A bridge loan, sometimes called a swing loan, makes it possible to finance a new house before selling your current home. Bridge loans may give you an edge in today’s tight housing market — if you can afford them.


Bridge loans at a glance:

  • 20% equity in your current home required.

  • Six- to 12-month terms.

  • High interest rates and fees.

  • Best in areas where homes sell quickly.

What is a bridge loan?


In a perfect world, your current house would be under contract to sell before you made an offer on a new one. Proceeds from the sale provide a down payment for the next house and voilà! You’d move seamlessly from one house — and mortgage — to the next.


But we don’t live in a perfect world.


Bridge loans give you the option to take more time between transactions by letting you access your home equity before you sell,.


And in doing so, bridge loans help you avoid making a contingent offer on the home you want to buy. Sale-contingent offers let you back out of the contract if your current home doesn’t sell, and they make sellers nervous.


In markets where sellers often get multiple offers, those that come with conditions may not be able to compete against offers from buyers who already have the funds.


How bridge loans work


When applying for a bridge loan, expect the same credit and debt-to-income requirements as a mortgage.


Most bridge loan lenders won't go above an 80% loan-to-value ratio, or LTV. So you’ll need to have at least 20% equity in your current home for a bridge loan to be an option.


Bridge loans are generally used in one of two ways:

  1. As a way to pay off your current mortgage, putting any excess toward your new down payment.

  2. As a second mortgage that becomes your down payment for the new house.

Example 1: Mortgage payoff and down payment


Let’s say your current home value is £300,000 and you owe £200,000 on the mortgage. A bridge loan for 80% of the home’s value, or £240,000, pays off your current loan with £40,000 to spare. If the bridge loan closing costs and fees are £5,000, you’re left with £35,000 to put down on your new house.


Example 2: Second mortgage


Let’s again say your current home value is £300,000. With £200,000 on the mortgage, you have £100,000 in equity. A bridge loan for 80% of your equity would provide £80,000 for you to apply toward the purchase of your next home.
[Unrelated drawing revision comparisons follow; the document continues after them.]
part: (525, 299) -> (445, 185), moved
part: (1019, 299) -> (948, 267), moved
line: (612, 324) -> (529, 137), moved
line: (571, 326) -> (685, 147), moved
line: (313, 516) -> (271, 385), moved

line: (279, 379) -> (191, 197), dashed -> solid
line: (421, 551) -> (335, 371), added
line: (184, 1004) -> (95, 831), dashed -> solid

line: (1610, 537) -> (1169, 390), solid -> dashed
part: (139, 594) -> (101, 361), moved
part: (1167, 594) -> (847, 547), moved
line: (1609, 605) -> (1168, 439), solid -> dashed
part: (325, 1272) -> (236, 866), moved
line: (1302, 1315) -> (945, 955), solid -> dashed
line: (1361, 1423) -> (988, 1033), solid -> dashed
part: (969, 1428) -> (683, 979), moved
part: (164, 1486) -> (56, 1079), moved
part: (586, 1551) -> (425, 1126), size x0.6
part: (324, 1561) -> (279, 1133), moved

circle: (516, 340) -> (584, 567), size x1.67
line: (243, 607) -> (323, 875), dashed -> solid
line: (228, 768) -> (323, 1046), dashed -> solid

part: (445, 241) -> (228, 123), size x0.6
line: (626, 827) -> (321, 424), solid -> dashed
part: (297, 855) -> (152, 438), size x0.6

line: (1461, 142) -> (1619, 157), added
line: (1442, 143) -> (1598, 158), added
Both scenarios assume your old house sells, allowing you to pay off the bridge loan, plus interest, fairly quickly. If it doesn’t sell in time, you may owe the full amount of the bridge loan on top of your new mortgage payment. This could lead to significant financial stress or even default.


Bridge Loan Pros

  • You can make an offer on the house you want without a sale contingency.

  • Payments may be interest-only or deferred until you sell.

When to use a bridge loan


If you find yourself in one of these sticky situations, a bridge loan might keep things on track.

  • Sellers in your area won’t accept contingent offers.

  • You can’t afford a down payment without the proceeds from your current house.

  • You’re confident your house will sell but prefer to secure a new home before listing it.

  • Closing on your current house is scheduled after the closing date for your new house.